--- To do ---
Write the next part of the forum thread about speeding up Java tar.bz2 compression of log files with multiple threads, starting right after its final reply.

--- Quoted passage ---

****************

Reputation: 2068
i'm using Apache Commons Compress for Java to compress multiple log files to a single tar.bz2
archive.
However, it takes really long (> 12 hours) to compress, because i compress around 20GB of files a day.
As this library compresses files mono-threaded, i'd like to know if there is a way to do this multi-threaded.
I found many solutions (Commandline pbzip2 or some C++ libraries) but all i found for java is this blog post:
https://plus.google.com/117421466255362255970/posts/3jfKVu325zh
It seems that i can't use it in my Java application.
Is there anything out there? What would you recommend? Or is there another faster solution with similar compression rates like bzip2 ?
Upvotes: 4
Views: 3026
Reputation: 440
Try at4j implementation of BZip2OutputStream. According to the manual it supports parallel compresion. http://at4j.sourceforge.net/releases/current/pg/ch04.xhtml
Upvotes: 0
Reputation: 14728
If a parallel implementation of bzip2 in Java doesn't exit, you can resort to invoking pbzip2 from within your Java application.

****************

--- Dataset content ---
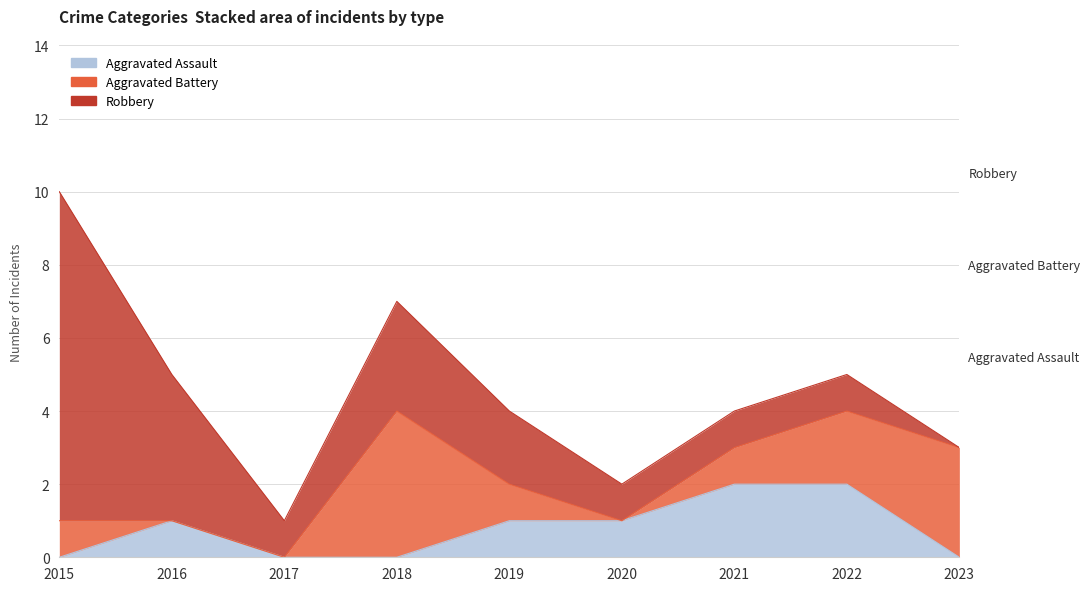

Does the chart display data point markers on the line(s)?

No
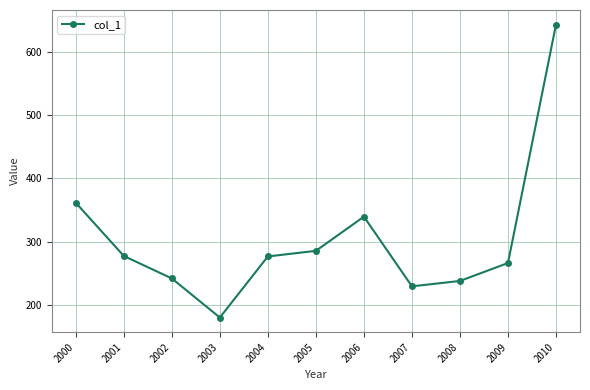

What is the sum of all values?

3338.3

****************

--- Answer for the task ---
Upvotes: 1
Reputation: 533920
As you have multiple files, you can compress each file in a different thread. As your process is CPU bound, I suggest creating a fixed size thread pool i.e. an ExecutorService, and adding a task for each file to compress.
Note: if pbzip2 does what you want, I would call it from Java. You might find it is fast for even one thread as the BZIP2 libraries I have seen for Java are natively implemented (unlike JAR, ZIP and GZIP)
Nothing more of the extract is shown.